┌──

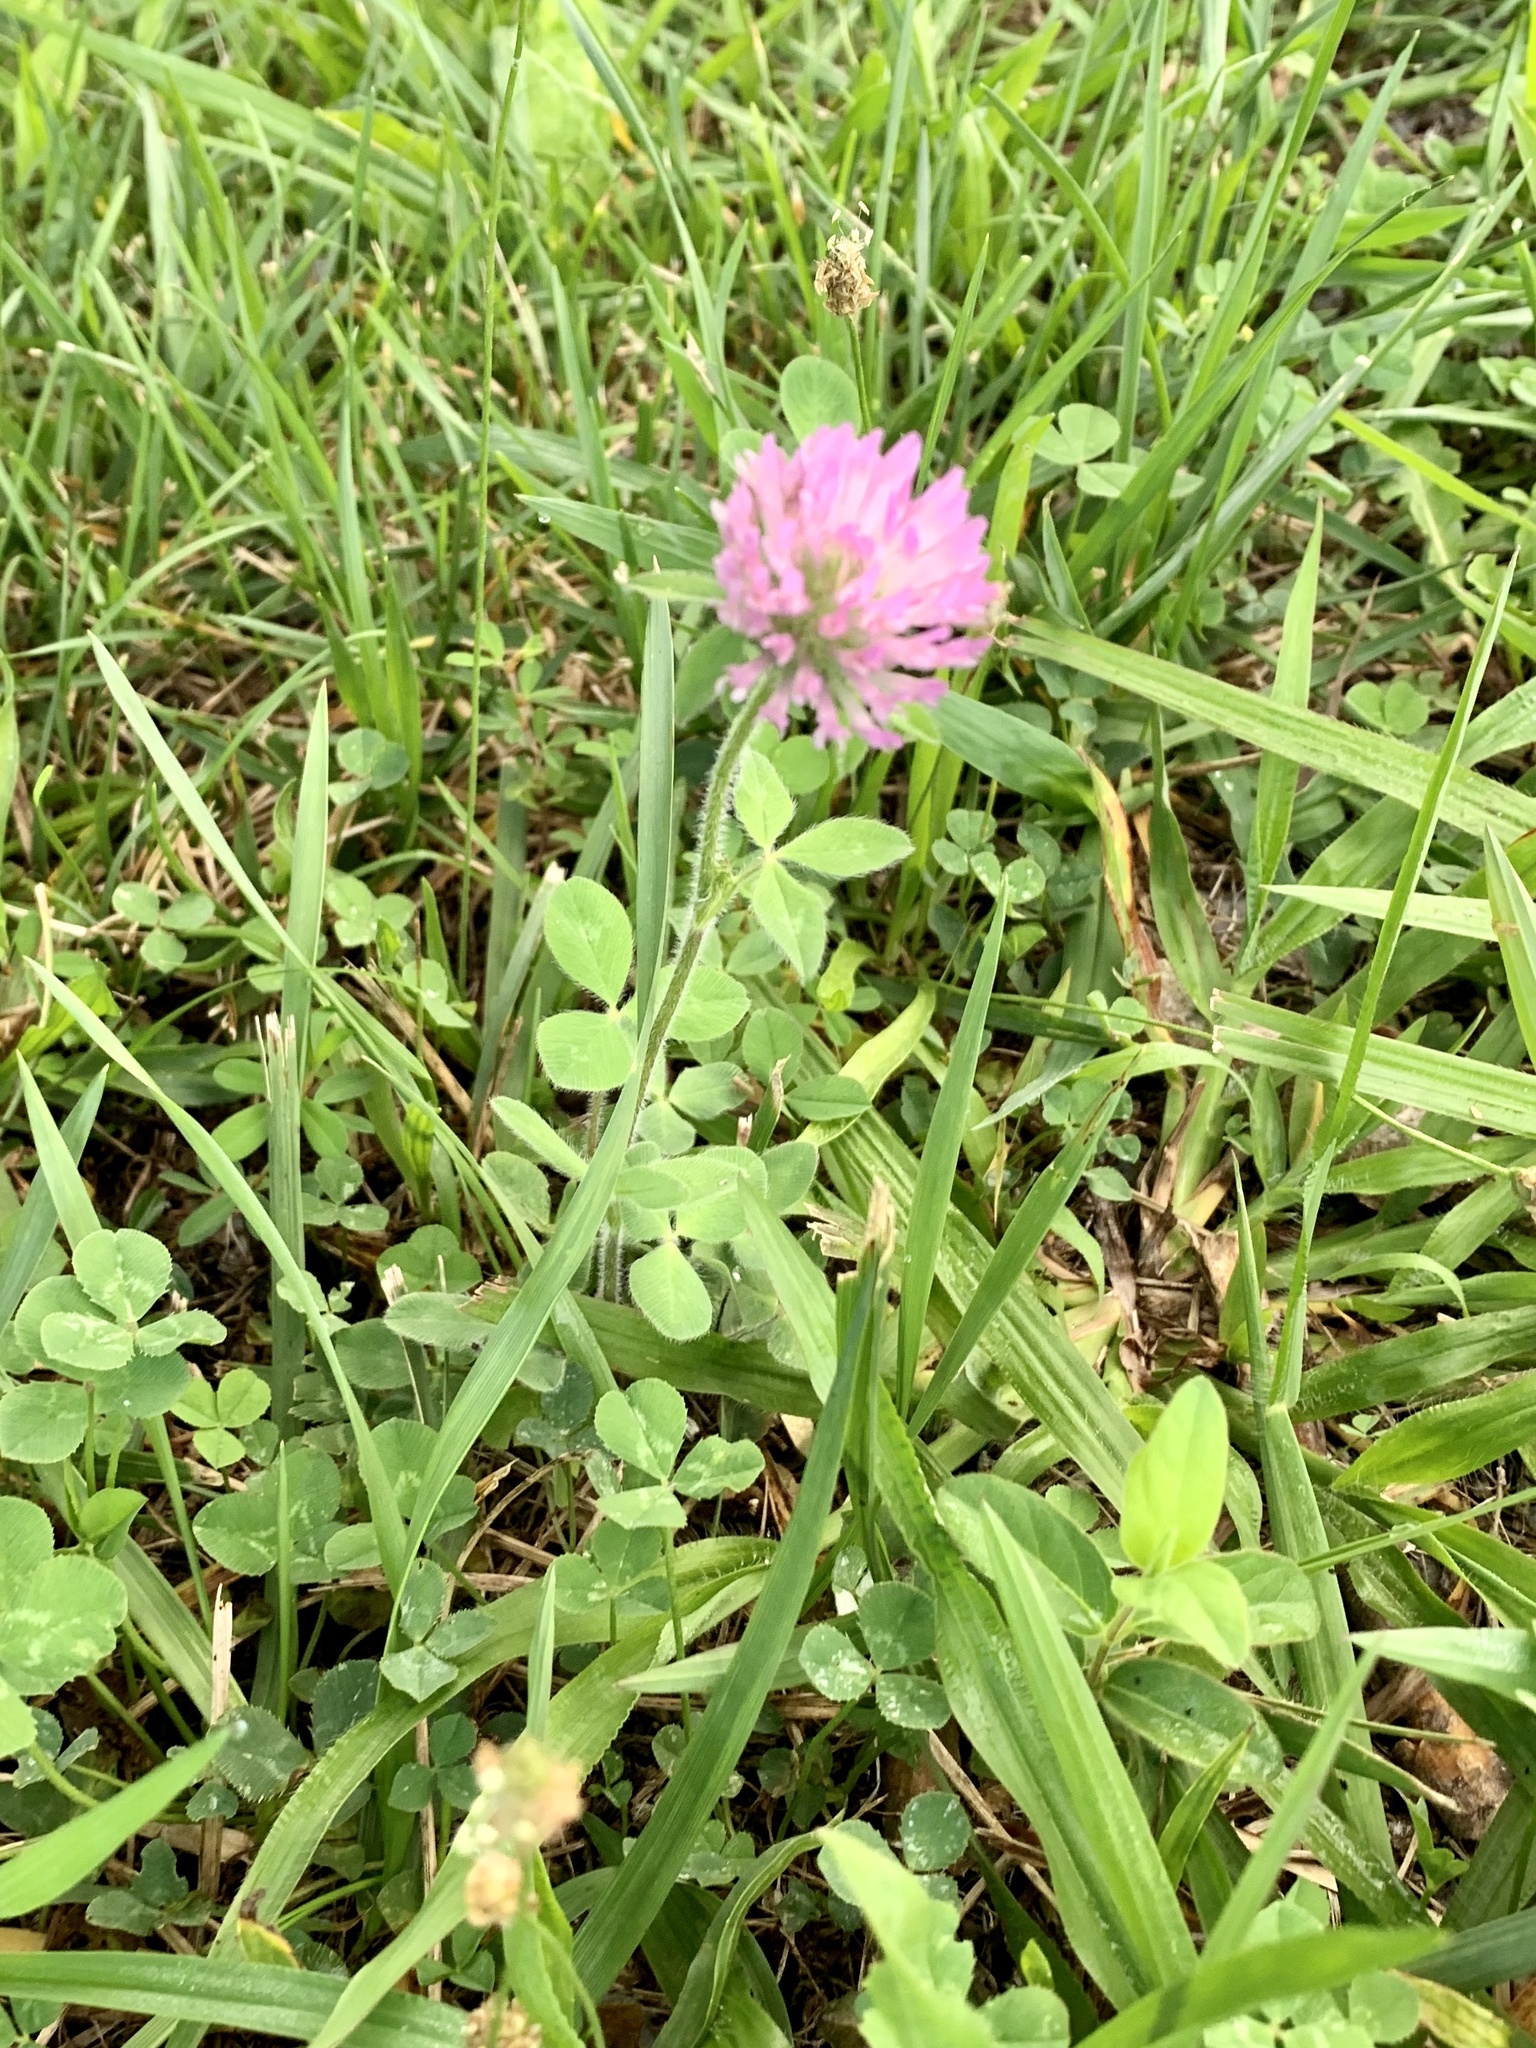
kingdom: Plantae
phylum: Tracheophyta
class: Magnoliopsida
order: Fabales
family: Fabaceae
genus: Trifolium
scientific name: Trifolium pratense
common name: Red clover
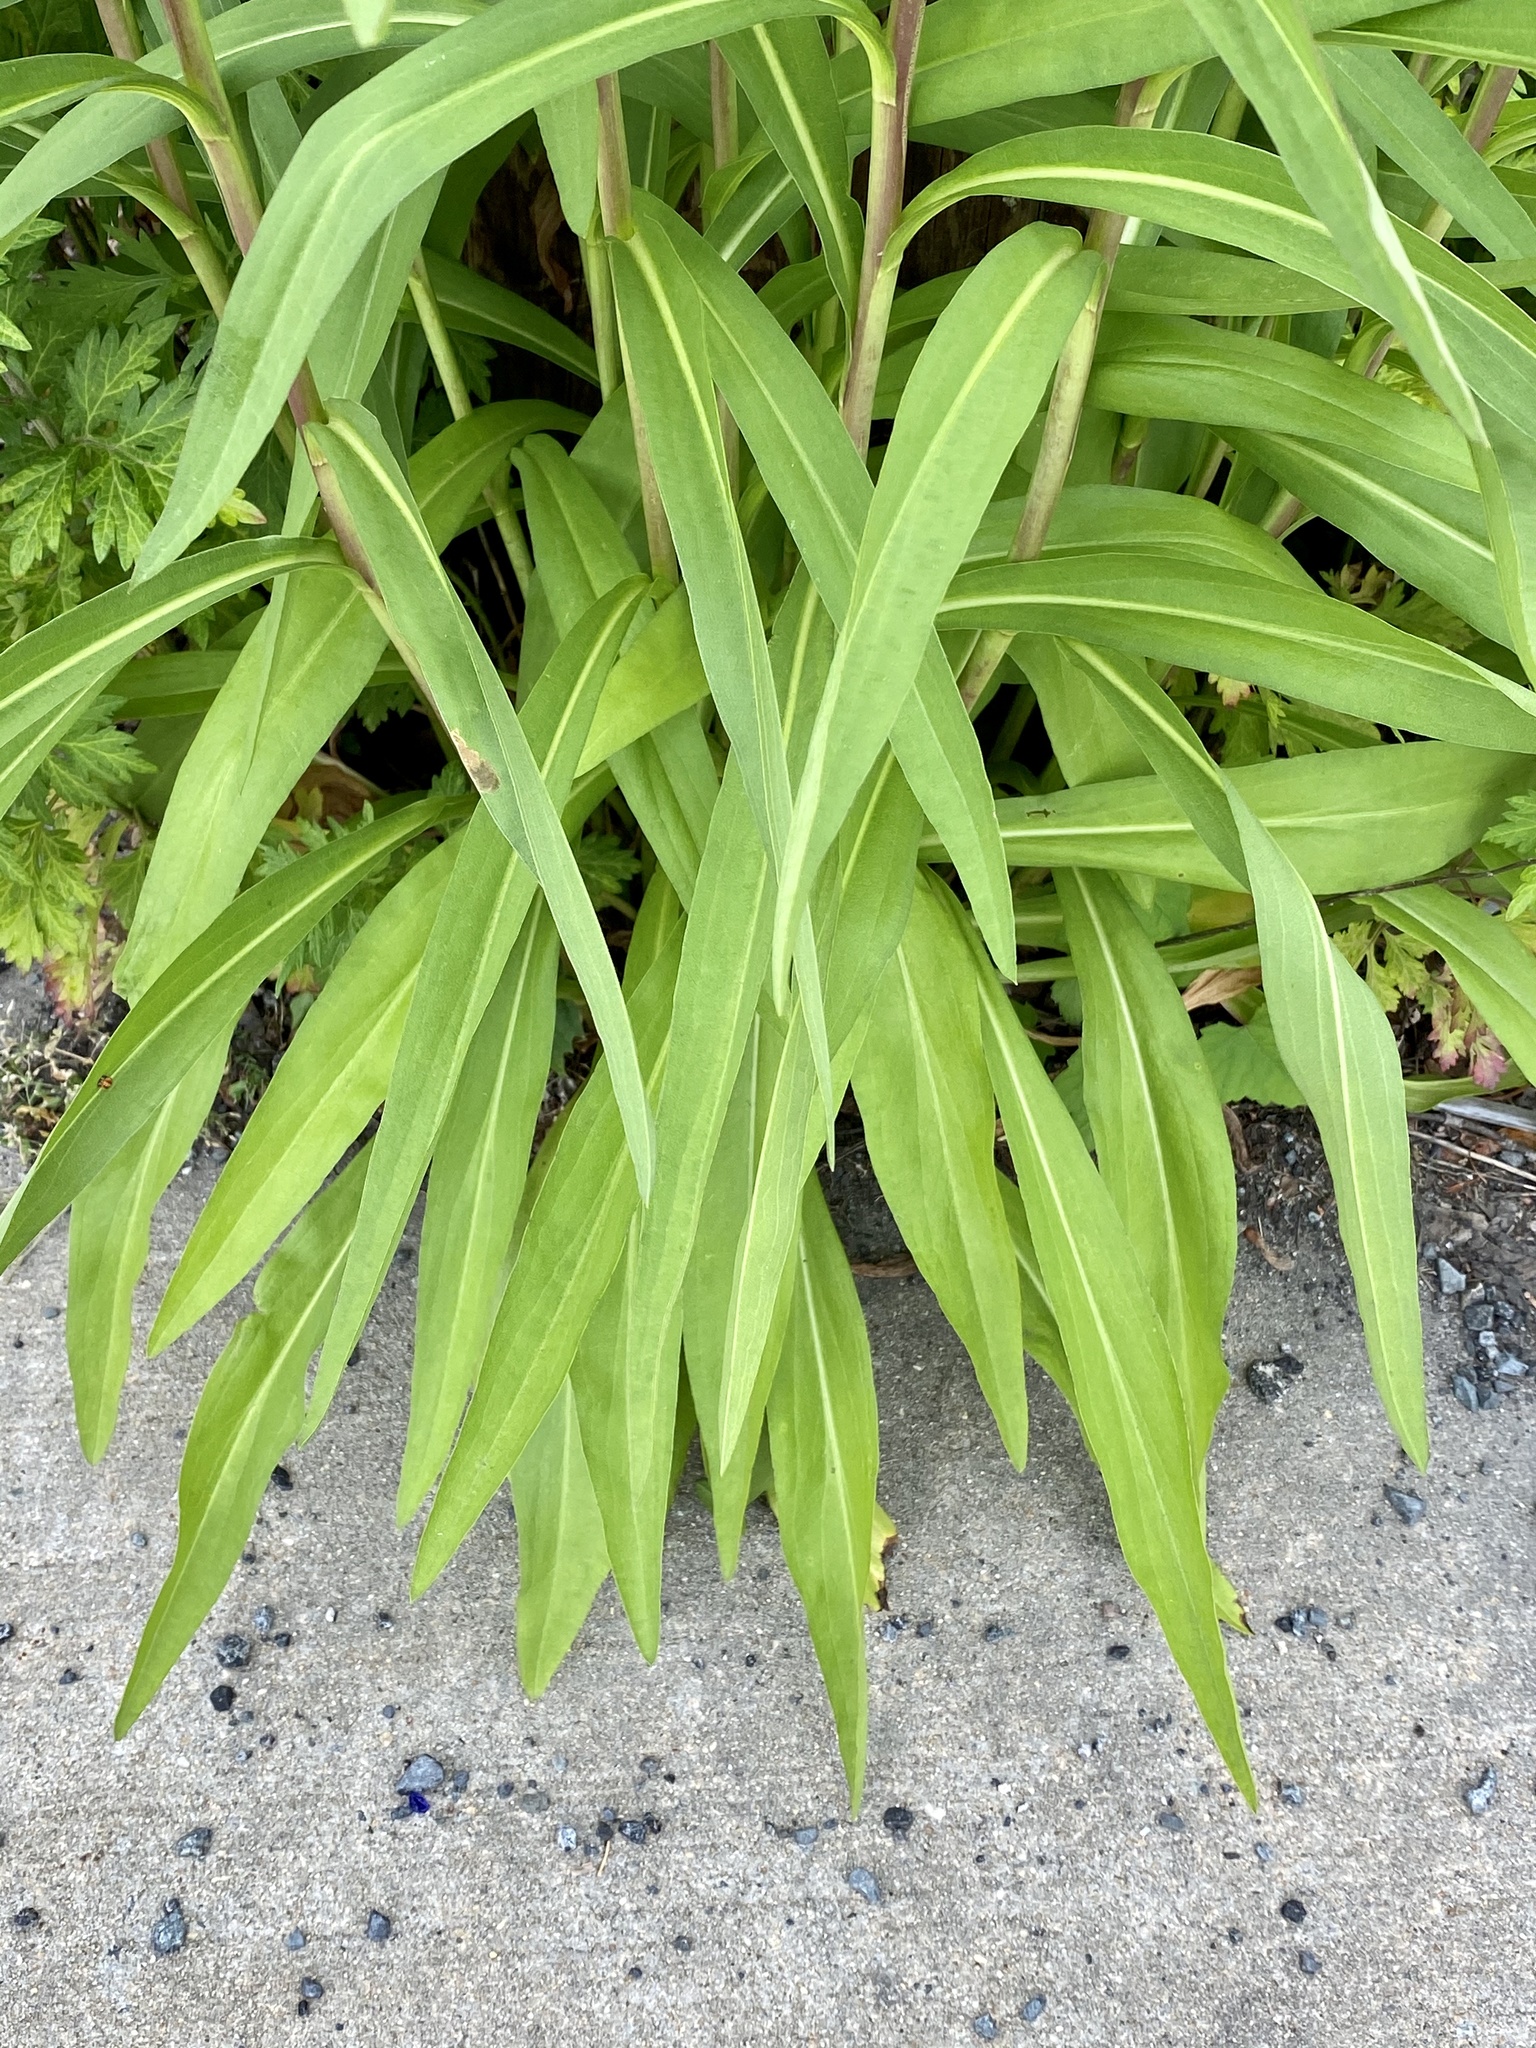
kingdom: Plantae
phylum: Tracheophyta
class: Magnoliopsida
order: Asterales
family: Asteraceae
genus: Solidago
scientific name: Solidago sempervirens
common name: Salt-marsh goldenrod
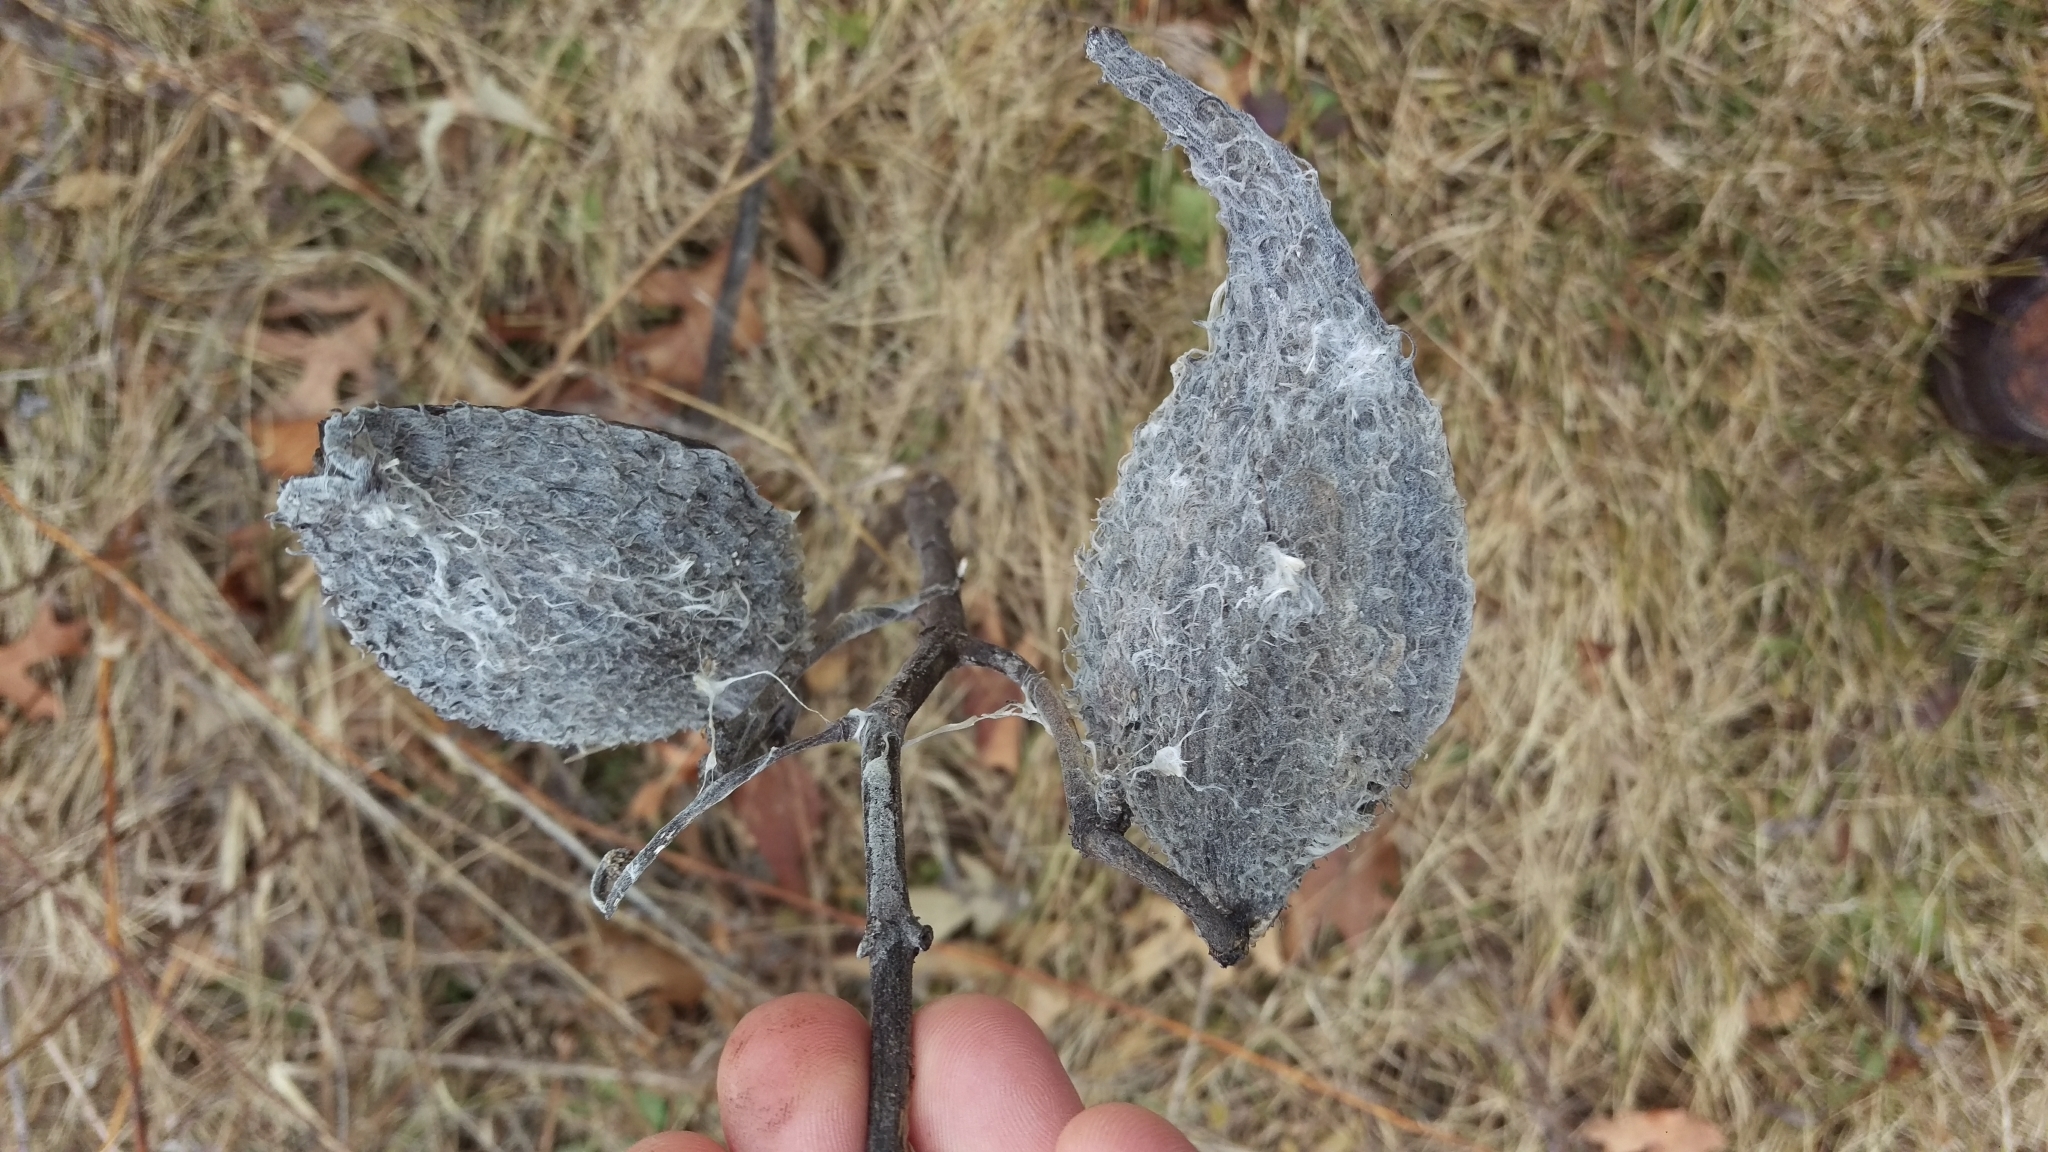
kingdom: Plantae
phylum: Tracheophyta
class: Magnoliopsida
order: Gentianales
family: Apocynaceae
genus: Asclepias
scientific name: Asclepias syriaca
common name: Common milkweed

└──

• Problem to work on:
Please copy every line of the data above word for word, leaving out the pictures.

• Task answer:
kingdom: Plantae
phylum: Tracheophyta
class: Magnoliopsida
order: Fabales
family: Fabaceae
genus: Trifolium
scientific name: Trifolium pratense
common name: Red clover
kingdom: Plantae
phylum: Tracheophyta
class: Magnoliopsida
order: Asterales
family: Asteraceae
genus: Solidago
scientific name: Solidago sempervirens
common name: Salt-marsh goldenrod
kingdom: Plantae
phylum: Tracheophyta
class: Magnoliopsida
order: Gentianales
family: Apocynaceae
genus: Asclepias
scientific name: Asclepias syriaca
common name: Common milkweed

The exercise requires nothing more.